• _PROBLEM TO WORK ON_: Once the line containing "left shoulder: (256, 215)" is found in the entries below, reproduce it and every line after it, stopping at and including the line containing "right knee: (228, 274)"; reproduce nothing else, and keep each line exact.

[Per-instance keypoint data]
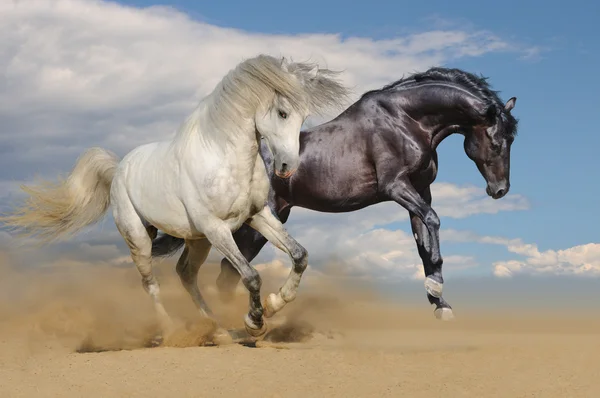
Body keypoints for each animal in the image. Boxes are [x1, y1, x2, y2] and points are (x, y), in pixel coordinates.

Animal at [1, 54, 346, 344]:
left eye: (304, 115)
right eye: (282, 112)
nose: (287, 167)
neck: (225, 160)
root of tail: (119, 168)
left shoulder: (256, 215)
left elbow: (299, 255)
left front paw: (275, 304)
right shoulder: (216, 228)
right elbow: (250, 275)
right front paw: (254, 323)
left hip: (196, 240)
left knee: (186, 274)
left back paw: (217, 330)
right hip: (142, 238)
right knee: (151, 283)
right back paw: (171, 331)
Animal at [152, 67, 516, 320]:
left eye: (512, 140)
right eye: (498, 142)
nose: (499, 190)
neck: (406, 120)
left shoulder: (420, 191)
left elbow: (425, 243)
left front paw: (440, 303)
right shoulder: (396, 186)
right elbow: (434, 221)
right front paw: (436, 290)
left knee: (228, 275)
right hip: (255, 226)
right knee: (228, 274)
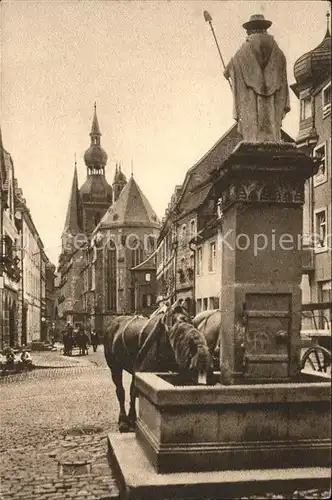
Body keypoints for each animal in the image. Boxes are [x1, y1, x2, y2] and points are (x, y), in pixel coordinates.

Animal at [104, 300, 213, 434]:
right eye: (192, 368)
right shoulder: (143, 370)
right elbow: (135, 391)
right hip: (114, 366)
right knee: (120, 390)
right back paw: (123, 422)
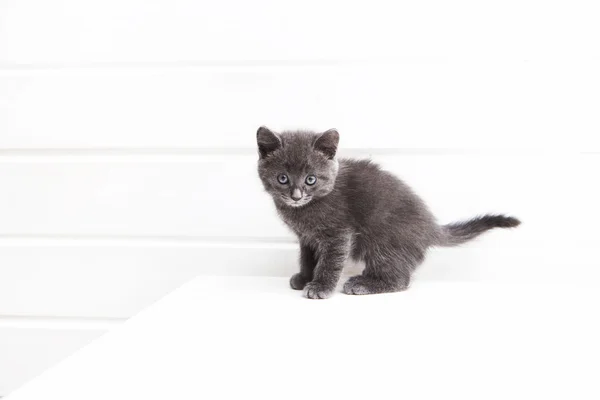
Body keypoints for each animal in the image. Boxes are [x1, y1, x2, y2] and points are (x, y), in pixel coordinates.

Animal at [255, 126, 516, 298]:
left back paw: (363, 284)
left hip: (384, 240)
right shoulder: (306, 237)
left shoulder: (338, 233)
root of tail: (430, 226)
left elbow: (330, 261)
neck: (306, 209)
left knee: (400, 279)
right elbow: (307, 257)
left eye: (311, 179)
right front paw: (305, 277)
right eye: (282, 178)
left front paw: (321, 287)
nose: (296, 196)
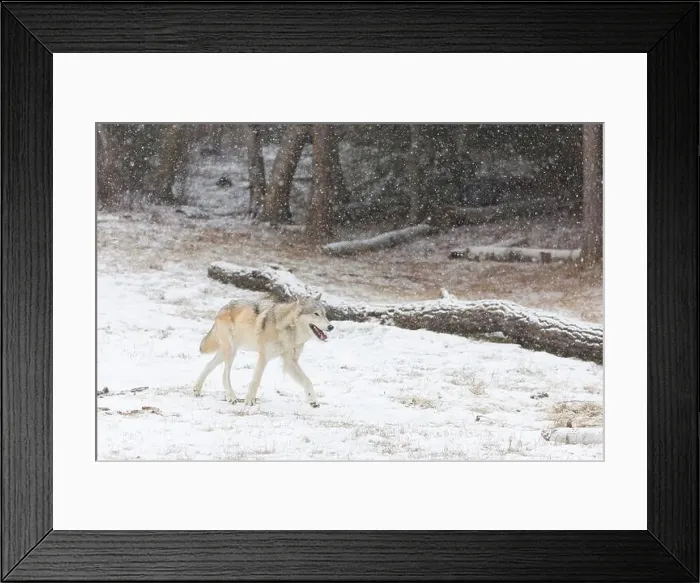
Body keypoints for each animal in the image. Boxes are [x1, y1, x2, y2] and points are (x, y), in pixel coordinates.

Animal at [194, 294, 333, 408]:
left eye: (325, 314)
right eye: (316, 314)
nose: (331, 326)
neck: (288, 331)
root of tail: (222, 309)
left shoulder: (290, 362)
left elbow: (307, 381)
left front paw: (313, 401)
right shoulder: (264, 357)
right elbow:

* * *

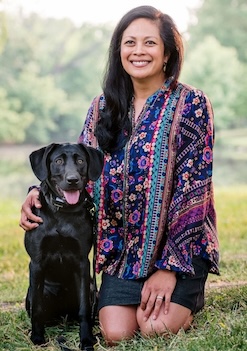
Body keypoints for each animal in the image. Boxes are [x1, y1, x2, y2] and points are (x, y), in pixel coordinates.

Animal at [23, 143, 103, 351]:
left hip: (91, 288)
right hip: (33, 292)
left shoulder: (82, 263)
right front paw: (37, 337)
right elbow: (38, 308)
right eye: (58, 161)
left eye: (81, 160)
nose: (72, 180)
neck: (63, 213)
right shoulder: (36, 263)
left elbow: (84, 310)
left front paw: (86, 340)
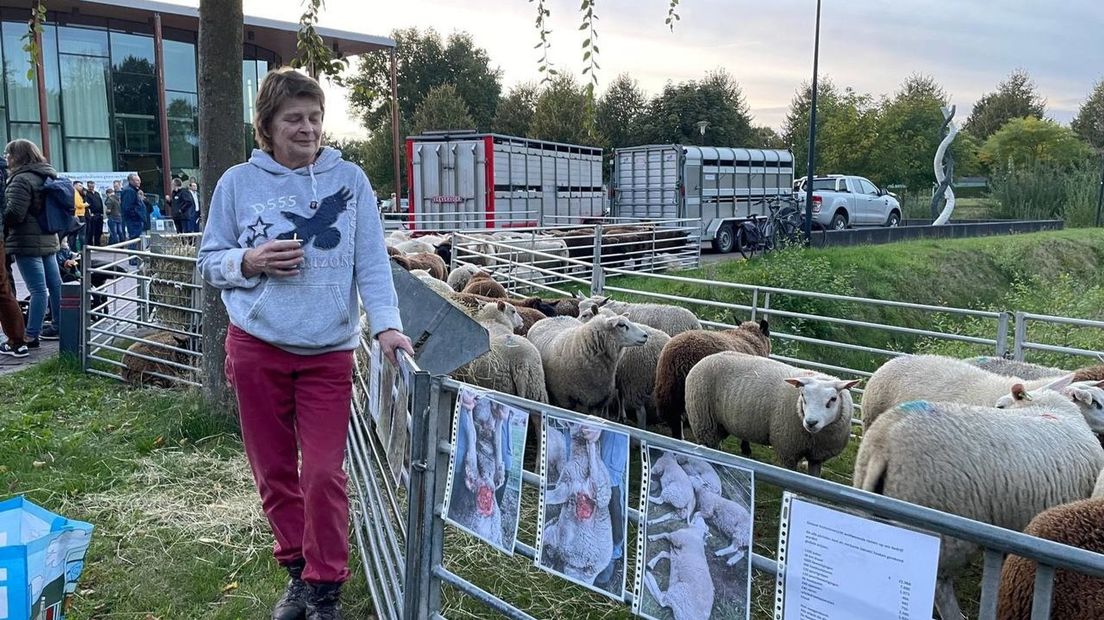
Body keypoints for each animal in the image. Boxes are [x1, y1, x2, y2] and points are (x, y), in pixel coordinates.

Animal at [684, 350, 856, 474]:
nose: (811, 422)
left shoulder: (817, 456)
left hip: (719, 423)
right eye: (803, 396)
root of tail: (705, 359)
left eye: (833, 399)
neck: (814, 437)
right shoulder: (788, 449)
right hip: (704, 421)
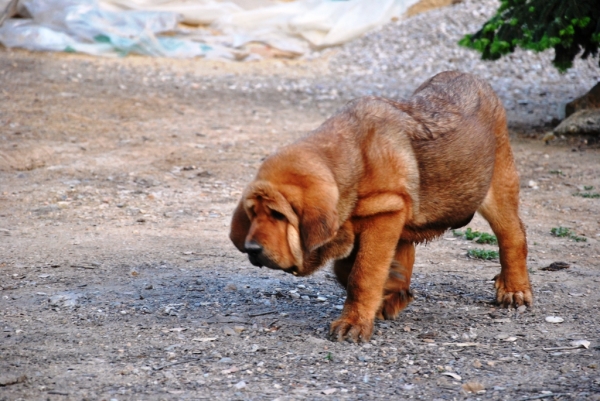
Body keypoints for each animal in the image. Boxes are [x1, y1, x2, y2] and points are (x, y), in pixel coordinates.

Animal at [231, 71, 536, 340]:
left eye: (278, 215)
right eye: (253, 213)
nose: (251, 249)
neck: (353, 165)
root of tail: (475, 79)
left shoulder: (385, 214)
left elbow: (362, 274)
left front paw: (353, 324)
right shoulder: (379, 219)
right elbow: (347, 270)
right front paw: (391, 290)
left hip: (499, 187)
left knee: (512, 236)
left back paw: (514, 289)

• _TASK OUTPUT_:
left shoulder: (256, 215)
left elbow: (299, 255)
left front paw: (275, 304)
right shoulder: (216, 228)
right elbow: (250, 275)
right front paw: (254, 323)
left hip: (196, 240)
left knee: (186, 274)
left back paw: (217, 330)
right hip: (142, 238)
right knee: (151, 283)
right back paw: (171, 331)
Animal at [152, 67, 516, 320]:
left eye: (512, 140)
right eye: (498, 142)
nose: (499, 190)
neck: (406, 120)
left shoulder: (420, 191)
left elbow: (425, 243)
left front paw: (440, 303)
right shoulder: (396, 186)
right elbow: (434, 221)
right front paw: (436, 290)
left knee: (228, 275)
right hip: (255, 226)
right knee: (228, 274)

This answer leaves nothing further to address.